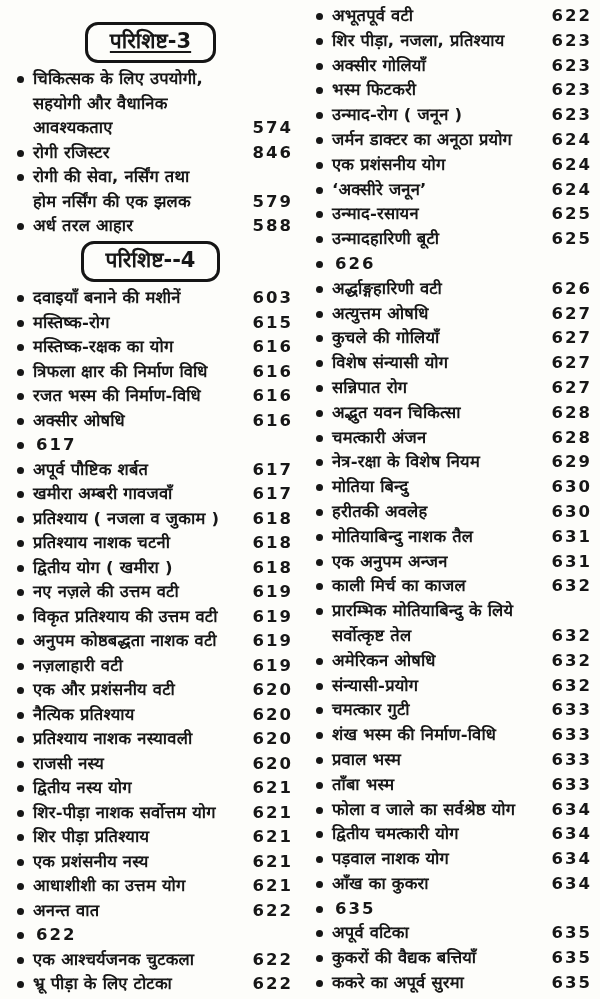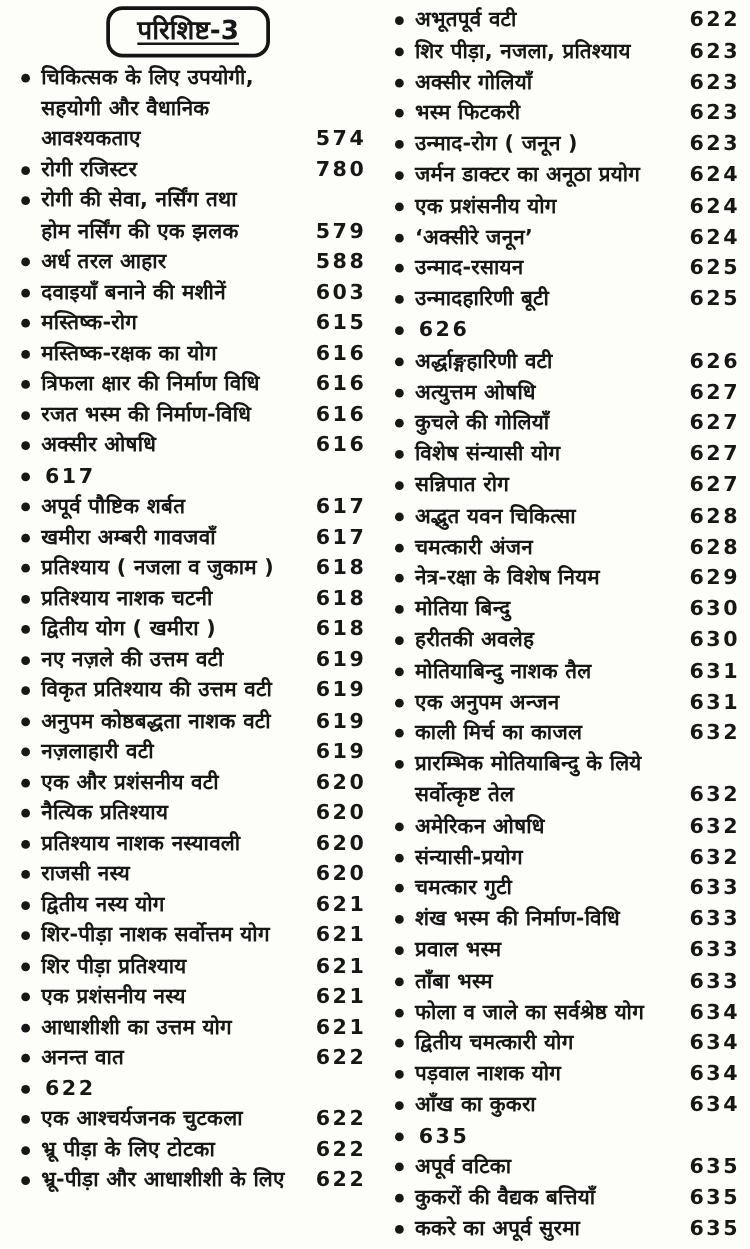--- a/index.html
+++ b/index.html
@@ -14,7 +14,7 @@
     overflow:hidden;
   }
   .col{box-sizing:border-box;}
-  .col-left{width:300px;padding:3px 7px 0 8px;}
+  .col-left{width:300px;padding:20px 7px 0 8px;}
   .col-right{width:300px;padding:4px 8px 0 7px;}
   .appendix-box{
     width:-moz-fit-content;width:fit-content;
#####
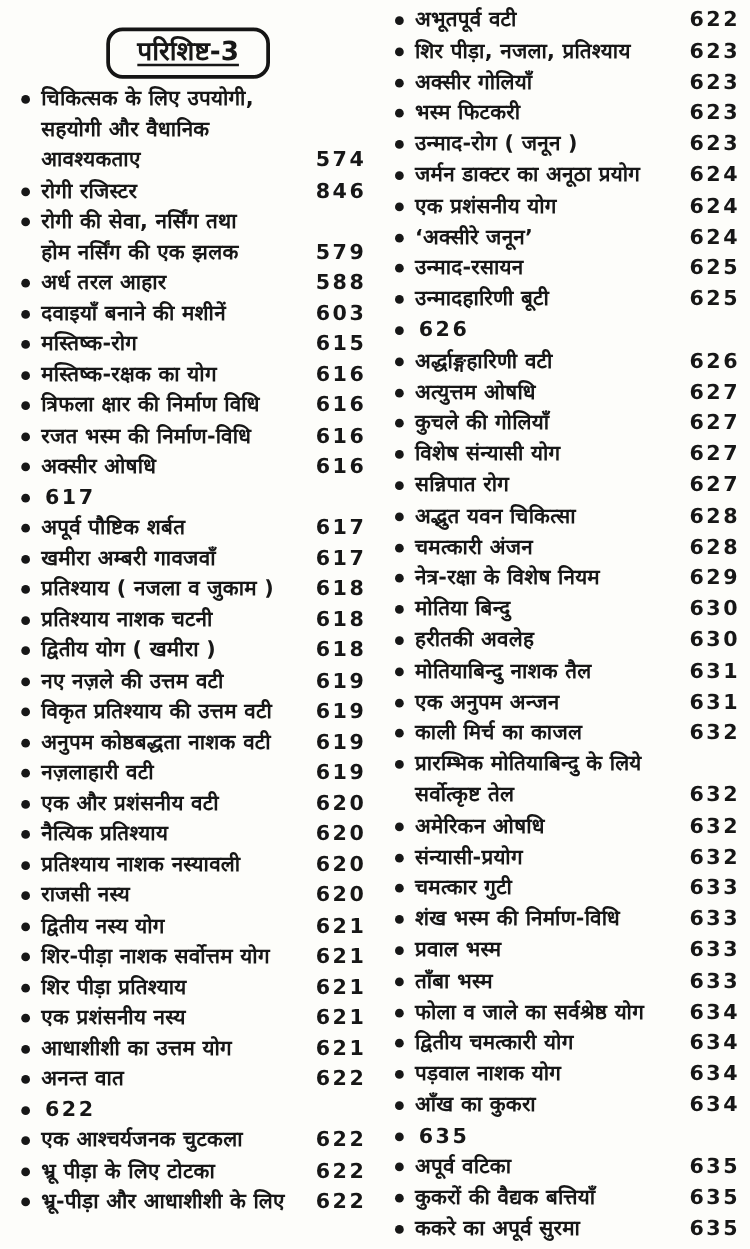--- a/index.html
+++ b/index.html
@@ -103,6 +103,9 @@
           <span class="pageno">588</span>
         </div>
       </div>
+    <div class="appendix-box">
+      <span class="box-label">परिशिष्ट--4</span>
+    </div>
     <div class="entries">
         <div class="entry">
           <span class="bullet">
#####
Would you please write out, exactly and with no other lines, the stretch of the listing above from the line containing "overflow:hidden;" through the line containing "width:-moz-fit-content;width:fit-content;"?

     overflow:hidden;
   }
   .col{box-sizing:border-box;}
-  .col-left{width:300px;padding:3px 7px 0 8px;}
+  .col-left{width:300px;padding:20px 7px 0 8px;}
   .col-right{width:300px;padding:4px 8px 0 7px;}
   .appendix-box{
     width:-moz-fit-content;width:fit-content;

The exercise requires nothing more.